*Task goal*:
Lines from the one containing "to ensure that" through the last line of the material below: print these exactly, and only these.

*Input for this task*:
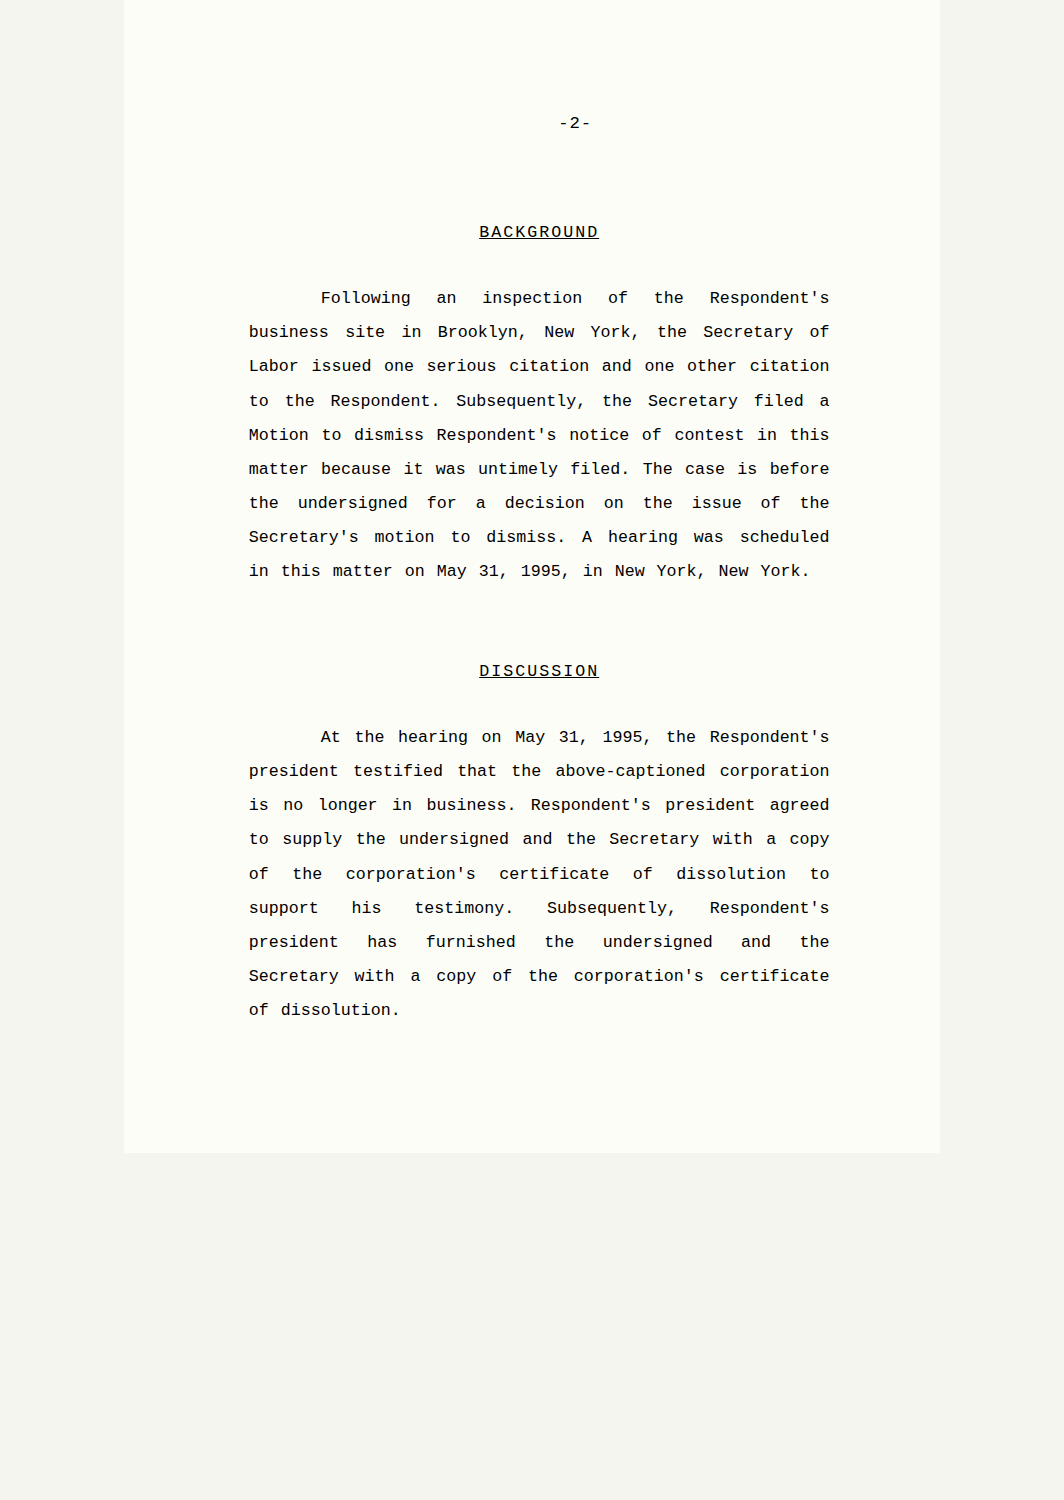-2-
BACKGROUND
Following an inspection of the Respondent's business site in Brooklyn, New York, the Secretary of Labor issued one serious citation and one other citation to the Respondent. Subsequently, the Secretary filed a Motion to dismiss Respondent's notice of contest in this matter because it was untimely filed. The case is before the undersigned for a decision on the issue of the Secretary's motion to dismiss. A hearing was scheduled in this matter on May 31, 1995, in New York, New York.
DISCUSSION
At the hearing on May 31, 1995, the Respondent's president testified that the above-captioned corporation is no longer in business. Respondent's president agreed to supply the undersigned and the Secretary with a copy of the corporation's certificate of dissolution to support his testimony. Subsequently, Respondent's president has furnished the undersigned and the Secretary with a copy of the corporation's certificate of dissolution.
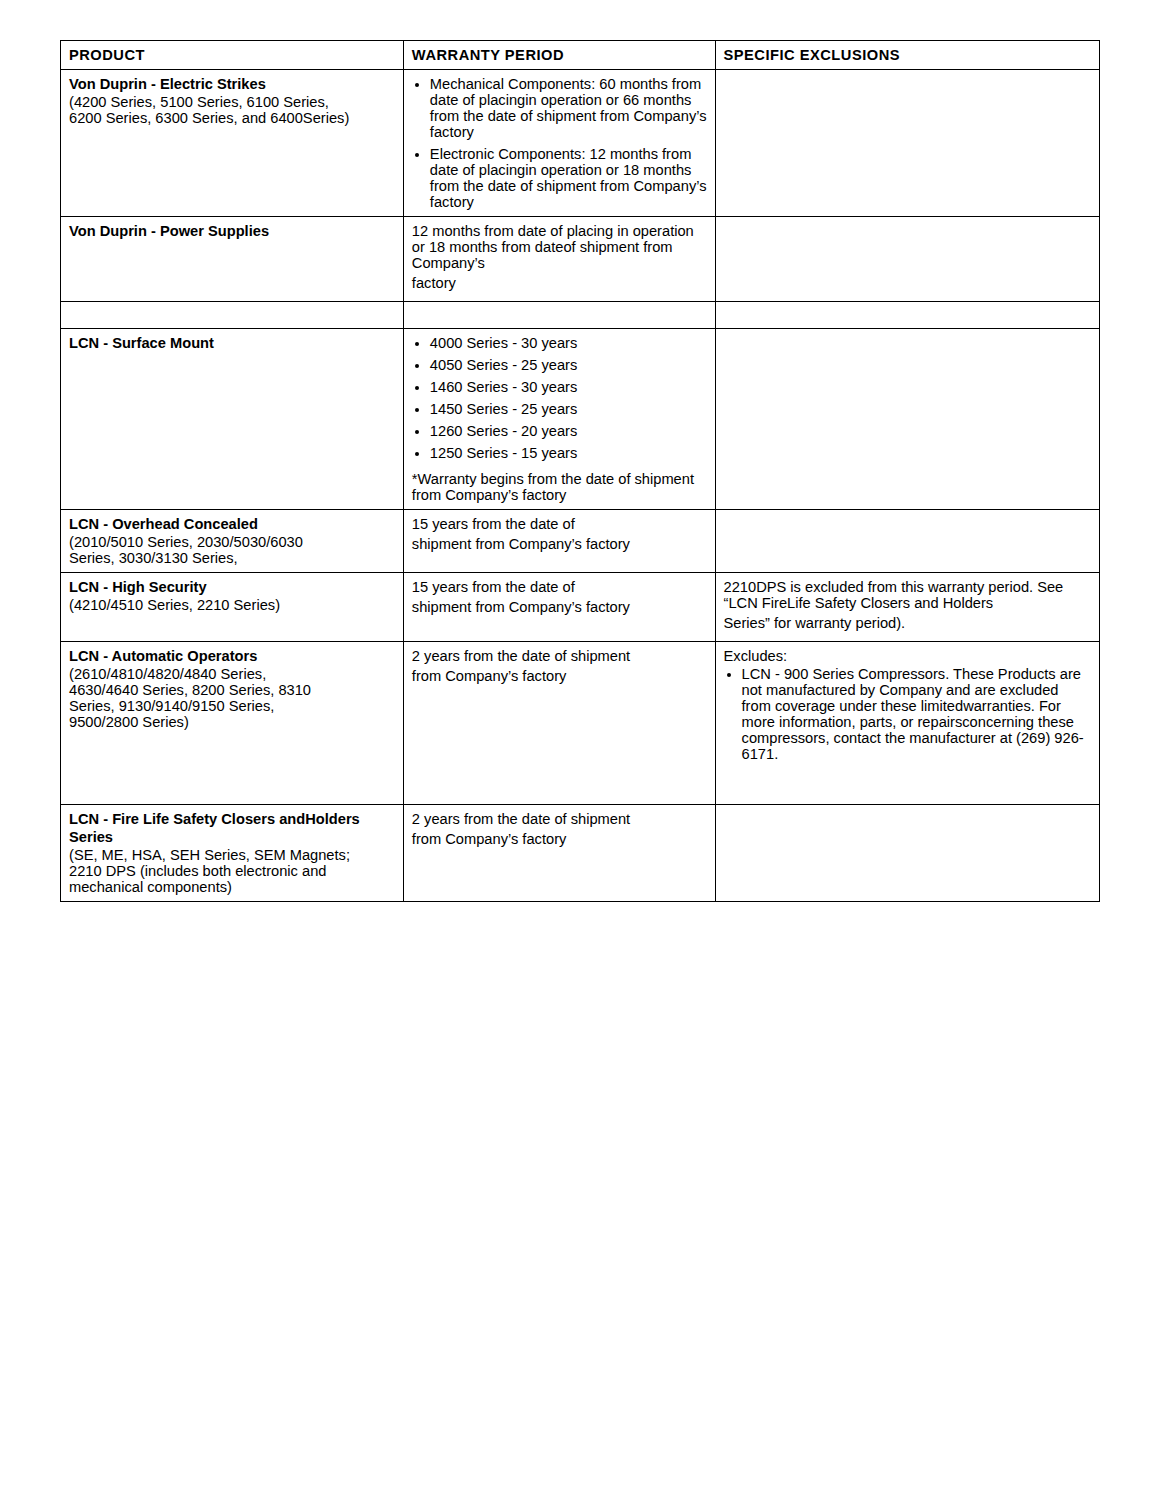| PRODUCT | WARRANTY PERIOD | SPECIFIC EXCLUSIONS |
| --- | --- | --- |
| Von Duprin - Electric Strikes (4200 Series, 5100 Series, 6100 Series, 6200 Series, 6300 Series, and 6400Series) | Mechanical Components: 60 months from date of placingin operation or 66 months from the date of shipment from Company’s factory Electronic Components: 12 months from date of placingin operation or 18 months from the date of shipment from Company’s factory | |
| Von Duprin - Power Supplies | 12 months from date of placing in operation or 18 months from dateof shipment from Company’s factory | |
| LCN - Surface Mount | 4000 Series - 30 years 4050 Series - 25 years 1460 Series - 30 years 1450 Series - 25 years 1260 Series - 20 years 1250 Series - 15 years *Warranty begins from the date of shipment from Company’s factory | |
| LCN - Overhead Concealed (2010/5010 Series, 2030/5030/6030 Series, 3030/3130 Series, | 15 years from the date of shipment from Company’s factory | |
| LCN - High Security (4210/4510 Series, 2210 Series) | 15 years from the date of shipment from Company’s factory | 2210DPS is excluded from this warranty period. See “LCN FireLife Safety Closers and Holders Series” for warranty period). |
| LCN - Automatic Operators (2610/4810/4820/4840 Series, 4630/4640 Series, 8200 Series, 8310 Series, 9130/9140/9150 Series, 9500/2800 Series) | 2 years from the date of shipment from Company’s factory | Excludes: LCN - 900 Series Compressors. These Products are not manufactured by Company and are excluded from coverage under these limitedwarranties. For more information, parts, or repairsconcerning these compressors, contact the manufacturer at (269) 926-6171. |
| LCN - Fire Life Safety Closers andHolders Series (SE, ME, HSA, SEH Series, SEM Magnets; 2210 DPS (includes both electronic and mechanical components) | 2 years from the date of shipment from Company’s factory | |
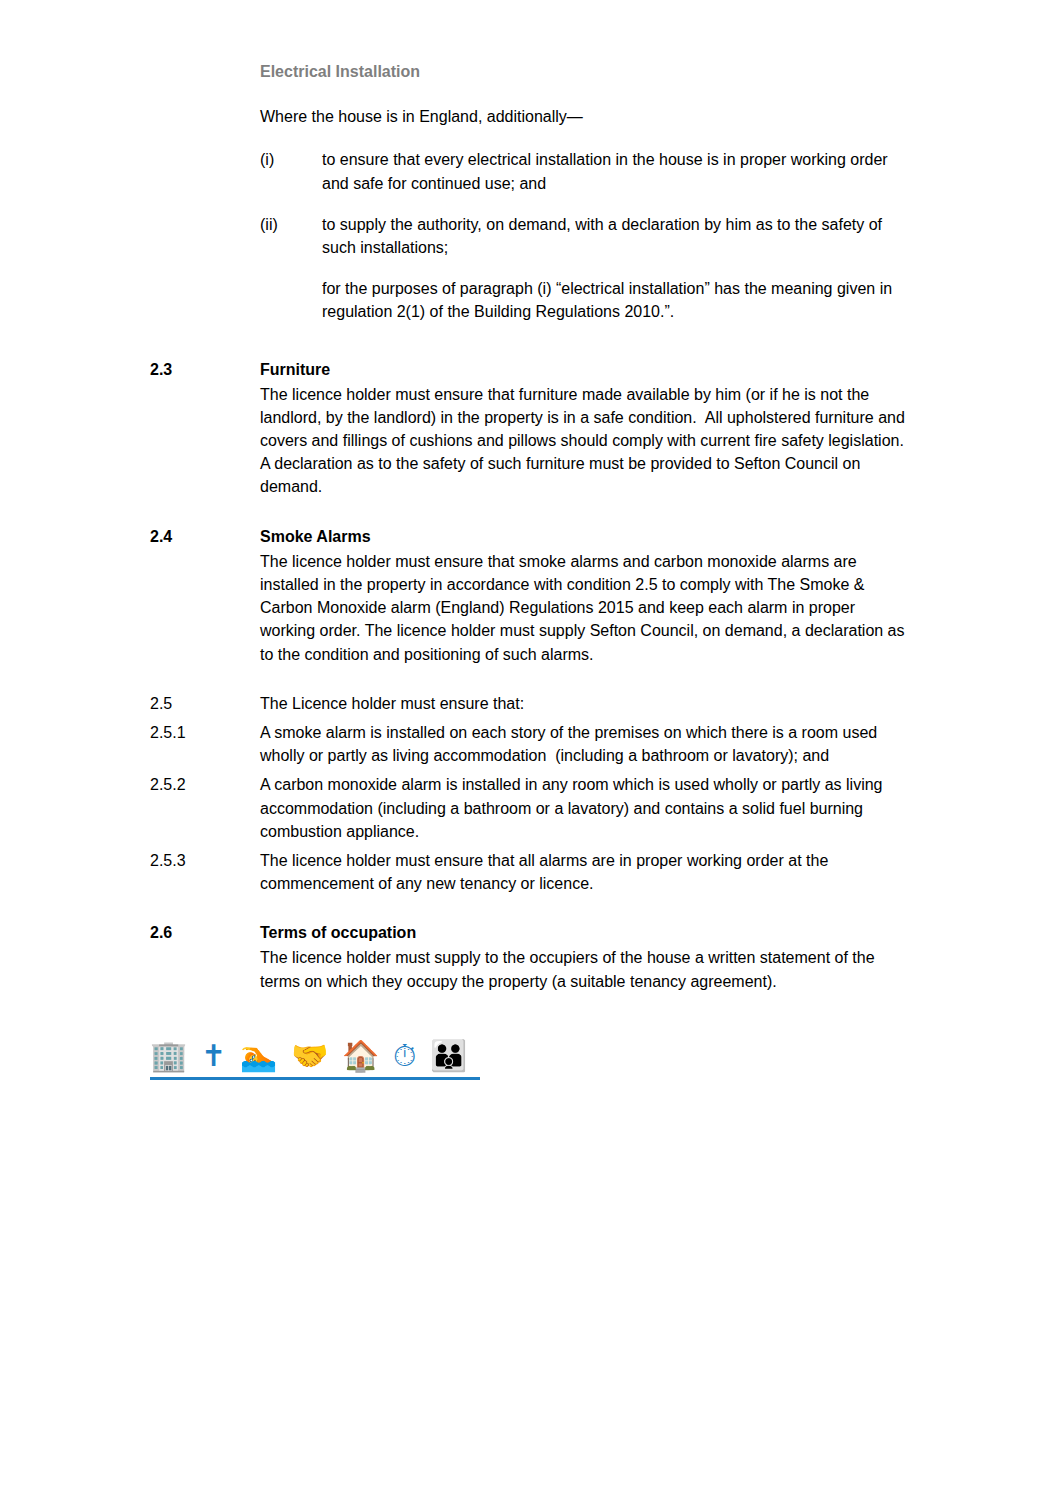Electrical Installation
Where the house is in England, additionally—
(i)
to ensure that every electrical installation in the house is in proper working order and safe for continued use; and
(ii)
to supply the authority, on demand, with a declaration by him as to the safety of such installations;
for the purposes of paragraph (i) “electrical installation” has the meaning given in regulation 2(1) of the Building Regulations 2010.”.
2.3
Furniture
The licence holder must ensure that furniture made available by him (or if he is not the landlord, by the landlord) in the property is in a safe condition. All upholstered furniture and covers and fillings of cushions and pillows should comply with current fire safety legislation. A declaration as to the safety of such furniture must be provided to Sefton Council on demand.
2.4
Smoke Alarms
The licence holder must ensure that smoke alarms and carbon monoxide alarms are installed in the property in accordance with condition 2.5 to comply with The Smoke & Carbon Monoxide alarm (England) Regulations 2015 and keep each alarm in proper working order. The licence holder must supply Sefton Council, on demand, a declaration as to the condition and positioning of such alarms.
2.5
The Licence holder must ensure that:
2.5.1
A smoke alarm is installed on each story of the premises on which there is a room used wholly or partly as living accommodation (including a bathroom or lavatory); and
2.5.2
A carbon monoxide alarm is installed in any room which is used wholly or partly as living accommodation (including a bathroom or a lavatory) and contains a solid fuel burning combustion appliance.
2.5.3
The licence holder must ensure that all alarms are in proper working order at the commencement of any new tenancy or licence.
2.6
Terms of occupation
The licence holder must supply to the occupiers of the house a written statement of the terms on which they occupy the property (a suitable tenancy agreement).
🏢 ✝ 🏊 🤝 🏠 ⏱ 👪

*Task response*:
to ensure that every electrical installation in the house is in proper working order and safe for continued use; and
(ii)
to supply the authority, on demand, with a declaration by him as to the safety of such installations;
for the purposes of paragraph (i) “electrical installation” has the meaning given in regulation 2(1) of the Building Regulations 2010.”.
2.3
Furniture
The licence holder must ensure that furniture made available by him (or if he is not the landlord, by the landlord) in the property is in a safe condition. All upholstered furniture and covers and fillings of cushions and pillows should comply with current fire safety legislation. A declaration as to the safety of such furniture must be provided to Sefton Council on demand.
2.4
Smoke Alarms
The licence holder must ensure that smoke alarms and carbon monoxide alarms are installed in the property in accordance with condition 2.5 to comply with The Smoke & Carbon Monoxide alarm (England) Regulations 2015 and keep each alarm in proper working order. The licence holder must supply Sefton Council, on demand, a declaration as to the condition and positioning of such alarms.
2.5
The Licence holder must ensure that:
2.5.1
A smoke alarm is installed on each story of the premises on which there is a room used wholly or partly as living accommodation (including a bathroom or lavatory); and
2.5.2
A carbon monoxide alarm is installed in any room which is used wholly or partly as living accommodation (including a bathroom or a lavatory) and contains a solid fuel burning combustion appliance.
2.5.3
The licence holder must ensure that all alarms are in proper working order at the commencement of any new tenancy or licence.
2.6
Terms of occupation
The licence holder must supply to the occupiers of the house a written statement of the terms on which they occupy the property (a suitable tenancy agreement).
🏢 ✝ 🏊 🤝 🏠 ⏱ 👪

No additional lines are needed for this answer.